Extraordinary Lives:
An Evening with Gay Talese
Wednesday 06 November, 2013
6:30pm, $0/Rsvp 212-817-8215
The Graduate Center
365 Fifth Avenue, Elebash Recital Hall
Gay Talese, a pioneer of nonfiction writing, has chronicled American culture for more than fifty years. Talese’s famed pieces in Esquire broke new ground, employing a style of literary reportage that came to be known as the New Journalism. In the Extraordinary Lives series, he speaks about his legendary career with William P. Kelly, interim chancellor of the City University of New York.
Gay Talese began reporting for the New York Times in 1956. He wrote for Esquire from 1965 on, producing a series of influential pieces, many of which are collected in The Gay Talese Reader: Portraits and Encounters (2003). He has profiled celebrities such as Muhammad Ali and Frank Sinatra—Esquire called his essay “Frank Sinatra Has a Cold” the finest it has ever published—but his magazine pieces and books have been concerned primarily with ordinary people. Talese has also written for the New Yorker, Harper’s, and Newsweek, and four of his books have been best sellers: The Kingdom and the Power(1968), Honor Thy Father (1971), Thy Neighbor’s Wife (1980), and Unto the Sons (1992). His most recent book, A Writer’s Life (2006), reveals the interplay between experience and writing (or “the art of hanging out,” as Talese describes his work).
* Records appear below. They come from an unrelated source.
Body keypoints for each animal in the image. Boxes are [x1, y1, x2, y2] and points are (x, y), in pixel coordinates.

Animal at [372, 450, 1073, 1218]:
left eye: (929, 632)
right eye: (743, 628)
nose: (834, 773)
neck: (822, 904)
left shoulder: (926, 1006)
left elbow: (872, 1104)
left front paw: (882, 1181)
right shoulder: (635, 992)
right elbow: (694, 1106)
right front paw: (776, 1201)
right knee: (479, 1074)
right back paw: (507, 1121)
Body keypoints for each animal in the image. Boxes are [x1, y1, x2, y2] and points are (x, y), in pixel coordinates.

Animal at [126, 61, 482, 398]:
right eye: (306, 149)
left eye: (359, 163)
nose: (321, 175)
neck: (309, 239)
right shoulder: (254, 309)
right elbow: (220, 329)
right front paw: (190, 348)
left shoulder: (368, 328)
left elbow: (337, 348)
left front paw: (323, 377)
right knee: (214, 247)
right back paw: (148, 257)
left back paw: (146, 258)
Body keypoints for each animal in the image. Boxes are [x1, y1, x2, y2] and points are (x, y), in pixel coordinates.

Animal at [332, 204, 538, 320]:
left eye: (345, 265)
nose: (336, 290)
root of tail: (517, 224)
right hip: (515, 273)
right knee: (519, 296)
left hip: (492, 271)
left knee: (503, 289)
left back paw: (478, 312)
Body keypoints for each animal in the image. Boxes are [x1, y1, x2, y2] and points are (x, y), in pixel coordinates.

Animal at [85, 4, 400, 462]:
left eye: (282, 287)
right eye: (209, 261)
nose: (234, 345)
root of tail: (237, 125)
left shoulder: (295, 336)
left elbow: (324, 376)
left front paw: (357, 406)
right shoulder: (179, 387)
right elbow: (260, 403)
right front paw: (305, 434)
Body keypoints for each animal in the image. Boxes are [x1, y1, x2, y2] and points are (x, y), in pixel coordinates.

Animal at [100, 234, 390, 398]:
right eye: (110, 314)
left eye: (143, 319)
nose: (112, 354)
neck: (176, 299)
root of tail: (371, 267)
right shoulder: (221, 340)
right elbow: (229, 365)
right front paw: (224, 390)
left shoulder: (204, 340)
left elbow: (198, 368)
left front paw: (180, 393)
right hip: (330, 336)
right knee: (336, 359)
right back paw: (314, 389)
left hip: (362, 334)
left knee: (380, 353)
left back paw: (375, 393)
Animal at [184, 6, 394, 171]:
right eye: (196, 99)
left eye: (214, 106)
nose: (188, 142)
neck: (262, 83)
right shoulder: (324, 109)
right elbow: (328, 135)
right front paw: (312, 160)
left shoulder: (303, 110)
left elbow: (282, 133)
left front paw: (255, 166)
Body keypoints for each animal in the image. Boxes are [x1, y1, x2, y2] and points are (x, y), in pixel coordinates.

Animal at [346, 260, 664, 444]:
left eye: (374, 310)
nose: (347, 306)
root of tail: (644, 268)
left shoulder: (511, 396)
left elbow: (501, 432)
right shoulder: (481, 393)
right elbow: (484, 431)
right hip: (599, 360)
William P. Kelly, before taking up his post as interim chancellor of the City University of New York, in July 2013, served for eight years as president of the Graduate Center. A distinguished scholar of American literature, he is chairman of the John Simon Guggenheim Memorial Foundation and the CUNY Research Foundation and has published essays and reviews in a broad range of publications, including the Times Literary Supplement, the New York Times Book Review, and the American Scholar.